I Can’t Bring Myself To Watch Bates Motel

There’s a new TV show that’s being advertised constantly.  Call me a wuss if you will, but I can’t bring myself to watch it.

It’s Bates Motel — the back story, apparently, of Norman Bates and his mother, Norma.  Of course, Norman figured prominently in the Hitchcock thriller Psycho, where he donned his mother’s dress and ruthlessly stabbed to death a young woman taking a shower in the motel that Norman managed.  I think Psycho is one of the creepiest, most unsettling movies ever made, and Norman Bates is one of the creepiest, most unsettling movie characters ever conceived.  In view of that, why in the world would I want to see even more of young Norm and his unbalanced mother?  Is there really a big audience for a TV that tells their disturbing story?

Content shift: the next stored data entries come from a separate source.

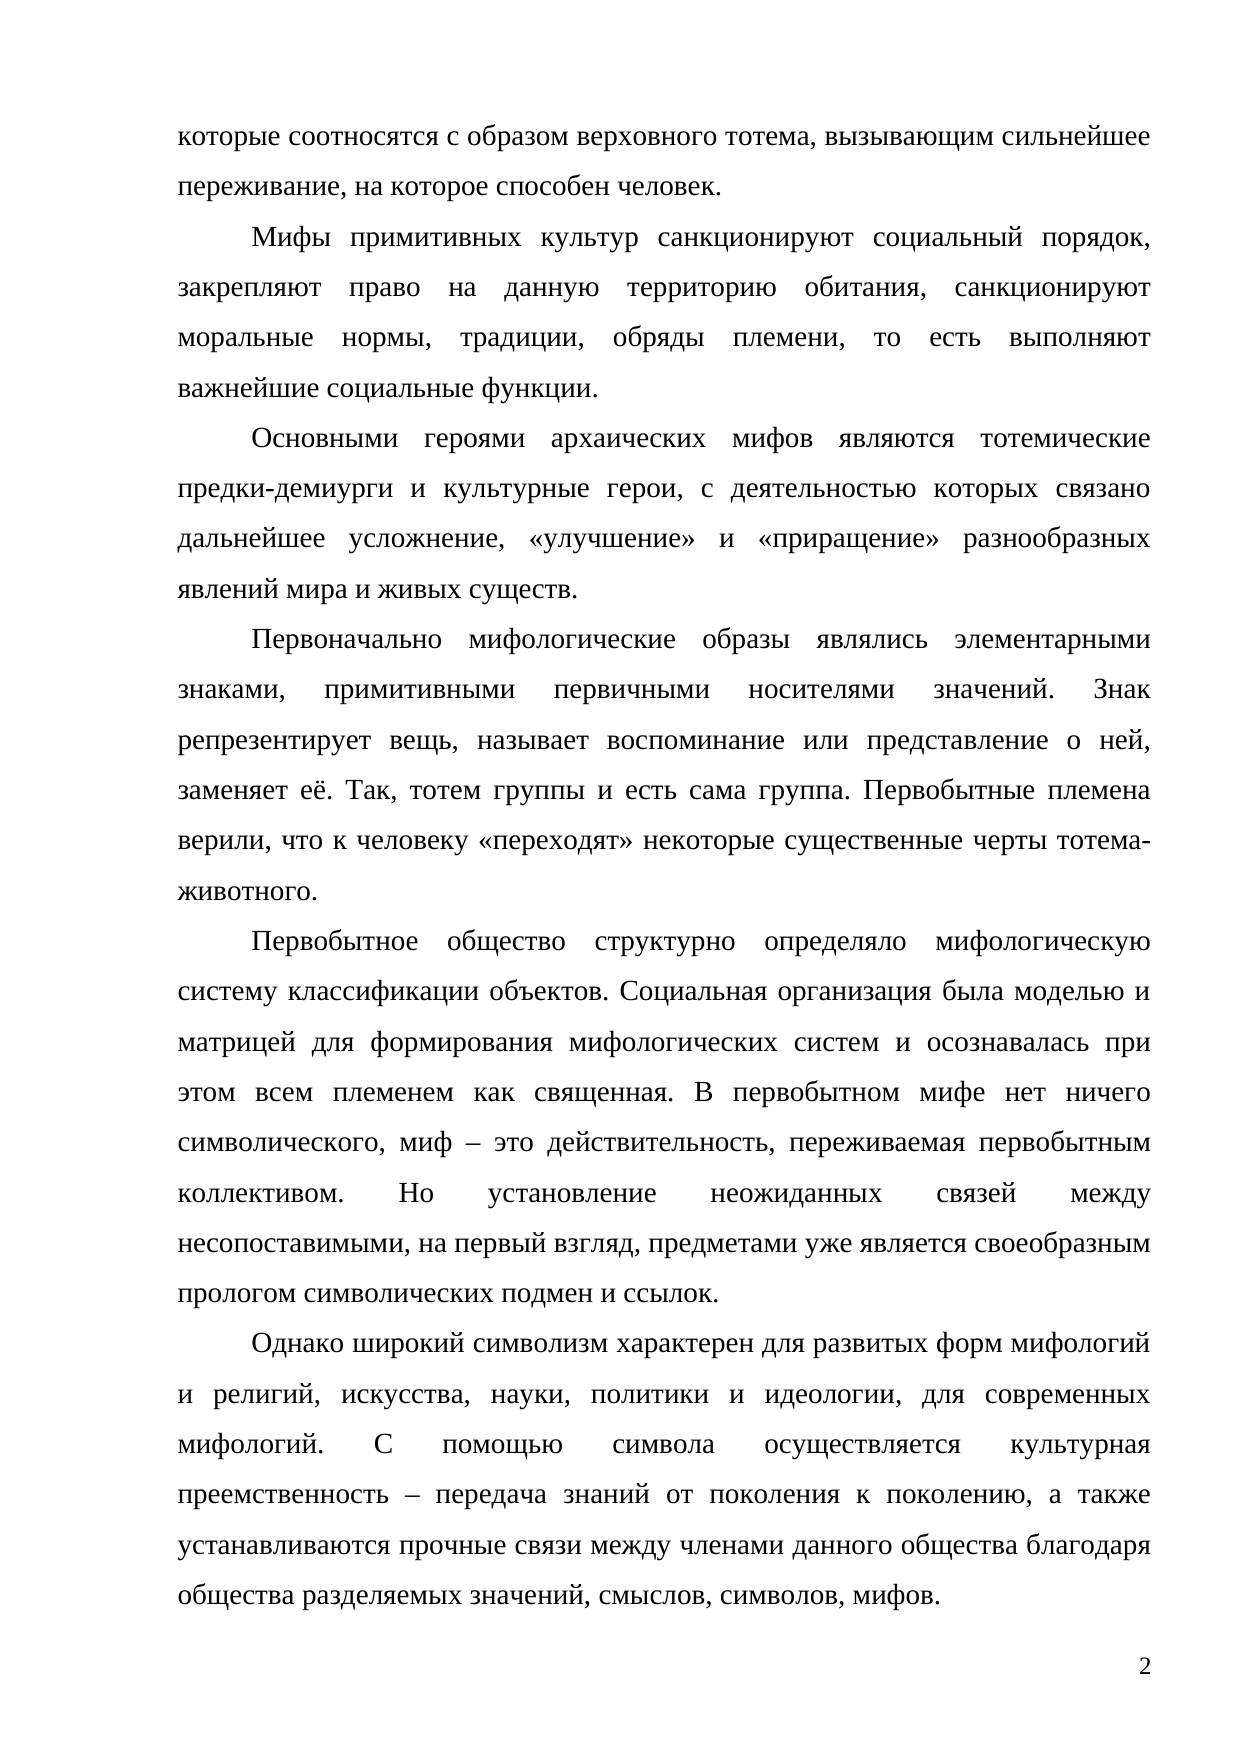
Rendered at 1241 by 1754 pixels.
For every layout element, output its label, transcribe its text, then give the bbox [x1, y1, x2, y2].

text Однако широкий символизм характерен для развитых форм мифологий и религий, искусства, науки, политики и идеологии, для современных мифологий. С помощью символа осуществляется культурная преемственность – передача знаний от поколения к поколению, а также устанавливаются прочные связи между членами данного общества благодаря общества разделяемых значений, смыслов, символов, мифов. [177, 1326, 1152, 1611]
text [177, 118, 1152, 202]
text Основными героями архаических мифов являются тотемические предки-демиурги и культурные герои, с деятельностью которых связано дальнейшее усложнение, «улучшение» и «приращение» разнообразных явлений мира и живых существ. [177, 420, 1152, 604]
text Мифы примитивных культур санкционируют социальный порядок, закрепляют право на данную территорию обитания, санкционируют моральные нормы, традиции, обряды племени, то есть выполняют важнейшие социальные функции. [177, 219, 1152, 403]
text Первоначально мифологические образы являлись элементарными знаками, примитивными первичными носителями значений. Знак репрезентирует вещь, называет воспоминание или представление о ней, заменяет её. Так, тотем группы и есть сама группа. Первобытные племена верили, что к человеку «переходят» некоторые существенные черты тотема-животного. [177, 621, 1152, 906]
text Первобытное общество структурно определяло мифологическую систему классификации объектов. Социальная организация была моделью и матрицей для формирования мифологических систем и осознавалась при этом всем племенем как священная. В первобытном мифе нет ничего символического, миф – это действительность, переживаемая первобытным коллективом. Но установление неожиданных связей между несопоставимыми, на первый взгляд, предметами уже является своеобразным прологом символических подмен и ссылок. [177, 923, 1152, 1309]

Of course, if Bates Motel is successful it might start a trend.  Why stop at telling the bloody tale of only one horror movie icon?  No doubt other TV producers will begin searching for frightening film characters whose earlier days remain unexplored.  Some possibilities:  Little White, the moving, coming-of-age tale of an awkward young shark striving to become an unstoppable killing machine off the beaches of Amity in New England; Hockey Boy, the whimsical tale of Jason Voorhees, an uncoordinated youngster whose dreams of career in the NHL are foiled but who discovers he experiences strange new urges when he dons a hockey mask; and Vlad Ain’t Bad, a comedy about a white-skinned, cape-wearing exchange student from eastern Europe who fits right in with the Goth crowd then discovers an insatiable craving for corpuscles.